How Alternative Lending Can Help the Construction Industry
When you think about construction lending, you probably think about traditional loans or a traditional line of credit first. There are advantages to traditional bank loans and lines of credit, but with the advantages, there are also a number of disadvantages. For instance, a bank loan has strict underwriting requirements. You have to have significant assets, a great credit score and a solid business history. This can be a problem for some businesses. When you need construction equipment, you may need to start looking into other options.
In commercial construction, factoring is common. When it comes to construction work, you may not receive payment for up to 90 days. Most businesses do not have time to wait for that money. The cost of payroll, materials and other costs won’t stop because you’re waiting on paid invoices. As far as alternative lending goes, factoring is one of the cheapest routes. A company advances the contractor a percentage of the pay, so they can keep the business running.

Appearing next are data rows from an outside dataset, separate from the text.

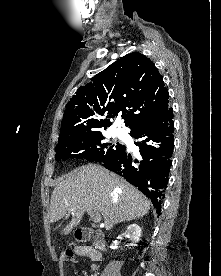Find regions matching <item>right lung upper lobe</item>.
<instances>
[{"label":"right lung upper lobe","mask_w":221,"mask_h":276,"mask_svg":"<svg viewBox=\"0 0 221 276\" xmlns=\"http://www.w3.org/2000/svg\"><path fill=\"white\" fill-rule=\"evenodd\" d=\"M93 82L81 86L66 104L59 142L83 137L111 125L109 119L121 113L131 130L149 123L169 109V93L154 63L133 52L121 57Z\"/></svg>","instance_id":"obj_1"}]
</instances>
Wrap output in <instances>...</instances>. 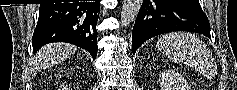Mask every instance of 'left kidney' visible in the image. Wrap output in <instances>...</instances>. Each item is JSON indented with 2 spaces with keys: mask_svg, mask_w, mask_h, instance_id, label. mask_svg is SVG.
Returning <instances> with one entry per match:
<instances>
[{
  "mask_svg": "<svg viewBox=\"0 0 237 90\" xmlns=\"http://www.w3.org/2000/svg\"><path fill=\"white\" fill-rule=\"evenodd\" d=\"M159 76L160 90H191L187 80L174 70H164Z\"/></svg>",
  "mask_w": 237,
  "mask_h": 90,
  "instance_id": "left-kidney-1",
  "label": "left kidney"
}]
</instances>
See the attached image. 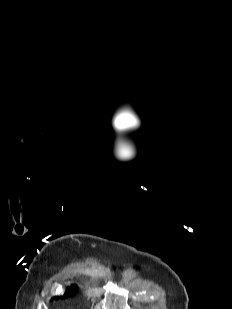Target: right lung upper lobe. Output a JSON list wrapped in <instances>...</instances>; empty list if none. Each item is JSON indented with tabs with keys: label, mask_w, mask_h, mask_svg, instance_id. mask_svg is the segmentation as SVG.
Here are the masks:
<instances>
[{
	"label": "right lung upper lobe",
	"mask_w": 232,
	"mask_h": 309,
	"mask_svg": "<svg viewBox=\"0 0 232 309\" xmlns=\"http://www.w3.org/2000/svg\"><path fill=\"white\" fill-rule=\"evenodd\" d=\"M69 290H74V291H76L77 289L74 287V286H72L71 288H69ZM74 294V293H73ZM55 298H58V297H55Z\"/></svg>",
	"instance_id": "obj_1"
}]
</instances>
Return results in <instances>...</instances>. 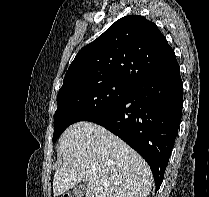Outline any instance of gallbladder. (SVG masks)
<instances>
[{"label":"gallbladder","mask_w":209,"mask_h":197,"mask_svg":"<svg viewBox=\"0 0 209 197\" xmlns=\"http://www.w3.org/2000/svg\"><path fill=\"white\" fill-rule=\"evenodd\" d=\"M85 191L86 189L84 185H77L72 189L71 197H82L85 194Z\"/></svg>","instance_id":"gallbladder-1"}]
</instances>
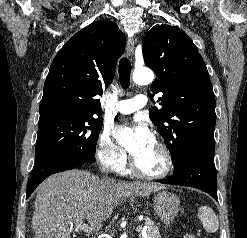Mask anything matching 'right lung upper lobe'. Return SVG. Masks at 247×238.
Wrapping results in <instances>:
<instances>
[{
  "mask_svg": "<svg viewBox=\"0 0 247 238\" xmlns=\"http://www.w3.org/2000/svg\"><path fill=\"white\" fill-rule=\"evenodd\" d=\"M125 35L111 21L77 32L56 54L46 78L39 123L100 114L103 88L111 84Z\"/></svg>",
  "mask_w": 247,
  "mask_h": 238,
  "instance_id": "cb5924a9",
  "label": "right lung upper lobe"
}]
</instances>
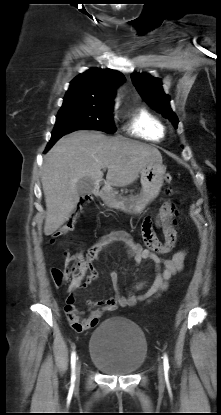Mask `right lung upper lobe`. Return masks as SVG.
<instances>
[{
  "label": "right lung upper lobe",
  "instance_id": "1",
  "mask_svg": "<svg viewBox=\"0 0 221 415\" xmlns=\"http://www.w3.org/2000/svg\"><path fill=\"white\" fill-rule=\"evenodd\" d=\"M123 81V74L116 70L92 68L72 80L64 99L112 103L115 89Z\"/></svg>",
  "mask_w": 221,
  "mask_h": 415
}]
</instances>
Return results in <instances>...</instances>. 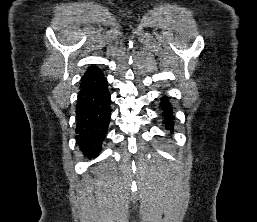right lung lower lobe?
Wrapping results in <instances>:
<instances>
[{"mask_svg":"<svg viewBox=\"0 0 257 222\" xmlns=\"http://www.w3.org/2000/svg\"><path fill=\"white\" fill-rule=\"evenodd\" d=\"M104 75L81 85L76 106V141L85 156H98L110 122V93Z\"/></svg>","mask_w":257,"mask_h":222,"instance_id":"obj_1","label":"right lung lower lobe"}]
</instances>
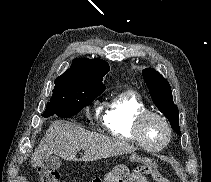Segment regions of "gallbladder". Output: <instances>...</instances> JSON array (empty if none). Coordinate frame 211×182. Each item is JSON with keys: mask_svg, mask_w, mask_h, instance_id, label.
<instances>
[{"mask_svg": "<svg viewBox=\"0 0 211 182\" xmlns=\"http://www.w3.org/2000/svg\"><path fill=\"white\" fill-rule=\"evenodd\" d=\"M45 164L49 169L55 170L59 168L61 161L58 156L50 155L48 158L45 159Z\"/></svg>", "mask_w": 211, "mask_h": 182, "instance_id": "bac80fb5", "label": "gallbladder"}]
</instances>
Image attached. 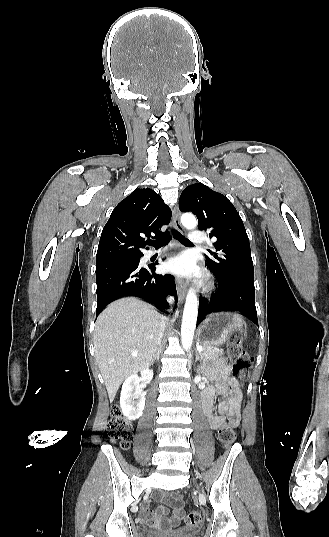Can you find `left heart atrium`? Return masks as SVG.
Segmentation results:
<instances>
[{"label":"left heart atrium","instance_id":"obj_1","mask_svg":"<svg viewBox=\"0 0 329 537\" xmlns=\"http://www.w3.org/2000/svg\"><path fill=\"white\" fill-rule=\"evenodd\" d=\"M166 269L172 273L188 276H199V269L195 264V259L189 254H182L173 257L166 263Z\"/></svg>","mask_w":329,"mask_h":537}]
</instances>
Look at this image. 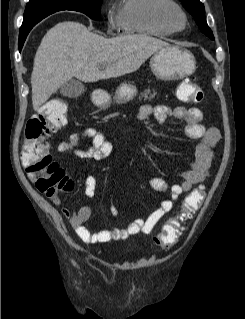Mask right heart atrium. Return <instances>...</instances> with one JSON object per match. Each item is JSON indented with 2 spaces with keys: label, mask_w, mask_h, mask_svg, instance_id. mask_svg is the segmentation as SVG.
<instances>
[{
  "label": "right heart atrium",
  "mask_w": 245,
  "mask_h": 319,
  "mask_svg": "<svg viewBox=\"0 0 245 319\" xmlns=\"http://www.w3.org/2000/svg\"><path fill=\"white\" fill-rule=\"evenodd\" d=\"M107 23H108V28L111 30L118 29L120 27L117 15L111 12L107 14Z\"/></svg>",
  "instance_id": "obj_1"
}]
</instances>
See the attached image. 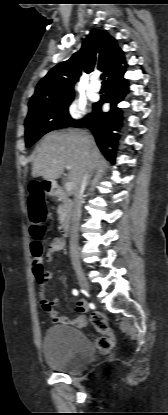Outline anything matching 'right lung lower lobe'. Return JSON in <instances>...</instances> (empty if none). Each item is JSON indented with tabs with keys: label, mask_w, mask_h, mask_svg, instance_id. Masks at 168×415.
Wrapping results in <instances>:
<instances>
[{
	"label": "right lung lower lobe",
	"mask_w": 168,
	"mask_h": 415,
	"mask_svg": "<svg viewBox=\"0 0 168 415\" xmlns=\"http://www.w3.org/2000/svg\"><path fill=\"white\" fill-rule=\"evenodd\" d=\"M124 72L125 69L108 78L109 90L99 102L94 104L93 112L71 125V127H88L94 134L101 152L112 162L115 159V150H110L108 147L115 146L117 136L113 131L119 130L122 121V111L117 104L123 100L128 91V82L123 77ZM104 103L110 104L109 112L101 111Z\"/></svg>",
	"instance_id": "obj_1"
}]
</instances>
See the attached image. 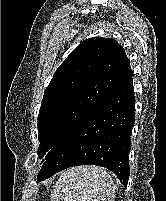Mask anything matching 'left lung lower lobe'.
Returning <instances> with one entry per match:
<instances>
[{"label": "left lung lower lobe", "mask_w": 166, "mask_h": 201, "mask_svg": "<svg viewBox=\"0 0 166 201\" xmlns=\"http://www.w3.org/2000/svg\"><path fill=\"white\" fill-rule=\"evenodd\" d=\"M132 76L130 70L84 123L45 159L37 181L72 166L90 164L106 167L127 185L130 136L135 122Z\"/></svg>", "instance_id": "0a47b994"}]
</instances>
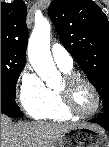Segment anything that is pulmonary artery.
<instances>
[{
    "mask_svg": "<svg viewBox=\"0 0 109 147\" xmlns=\"http://www.w3.org/2000/svg\"><path fill=\"white\" fill-rule=\"evenodd\" d=\"M51 51L54 62L60 69L63 71H71L73 69V58L63 46L54 44Z\"/></svg>",
    "mask_w": 109,
    "mask_h": 147,
    "instance_id": "e3ab8cb5",
    "label": "pulmonary artery"
}]
</instances>
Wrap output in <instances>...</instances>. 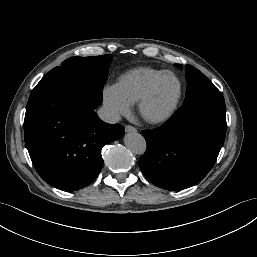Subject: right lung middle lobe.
<instances>
[{
  "label": "right lung middle lobe",
  "instance_id": "right-lung-middle-lobe-1",
  "mask_svg": "<svg viewBox=\"0 0 257 257\" xmlns=\"http://www.w3.org/2000/svg\"><path fill=\"white\" fill-rule=\"evenodd\" d=\"M111 61V54L94 57H73L48 72L32 92L60 85L80 83L92 89L97 96L102 97Z\"/></svg>",
  "mask_w": 257,
  "mask_h": 257
}]
</instances>
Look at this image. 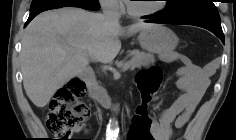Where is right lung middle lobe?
Here are the masks:
<instances>
[{"mask_svg":"<svg viewBox=\"0 0 236 140\" xmlns=\"http://www.w3.org/2000/svg\"><path fill=\"white\" fill-rule=\"evenodd\" d=\"M62 6H77L90 10L100 8L98 0H32L30 12Z\"/></svg>","mask_w":236,"mask_h":140,"instance_id":"dd1d6c3e","label":"right lung middle lobe"}]
</instances>
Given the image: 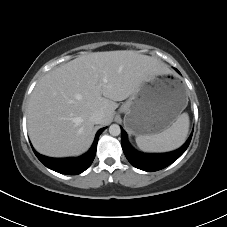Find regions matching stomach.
<instances>
[{"label": "stomach", "instance_id": "1", "mask_svg": "<svg viewBox=\"0 0 227 227\" xmlns=\"http://www.w3.org/2000/svg\"><path fill=\"white\" fill-rule=\"evenodd\" d=\"M187 96L176 79L148 78L121 106L124 125L135 136L155 135L169 128L187 106Z\"/></svg>", "mask_w": 227, "mask_h": 227}]
</instances>
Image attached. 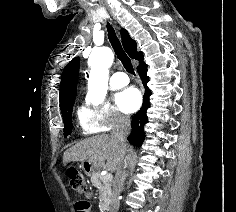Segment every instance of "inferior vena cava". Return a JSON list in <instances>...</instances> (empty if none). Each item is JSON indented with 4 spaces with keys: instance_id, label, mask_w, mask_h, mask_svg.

When you start a project, it will take you money to get started. New projects cost you in payroll, insurance, materials and other costs. In mobilization funding, companies advance contractors the money that they need upfront. This helps clients receive money quicker, but the interest rates tend to be higher.
Merchant Cash Advance
A merchant cash advance is easy to obtain. In fact, the underwriting process is instant. While many contractors appreciate the convenience, you do have to keep in mind that convenience comes at a price. The fees associated with merchant cash advances are extremely high. In fact, the APR might exceed 200%. For some businesses, the speed and convenience is worth the construction equipment.
For those who may not be able to get a traditional credit line, the SBA loan is a better option. Even businesses with fair credit and assets may not be able to receive traditional funding. The SBA backs loans for small businesses in the interest of growing businesses and feeding the economy. These specialized loans are for small companies that need the extra help. While traditional banks handle the loan, the government backs up a percentage if you default. Fortunately, the rates of an SBA loan are comparable to a normal line of credit.
If you need to pay for construction equipment, you can’t always rely on your own cash flow. Likewise, you may not qualify for a traditional bank loan. This is where alternative lending options come into play. Keep in mind that every lending option has its advantages and disadvantages for different companies.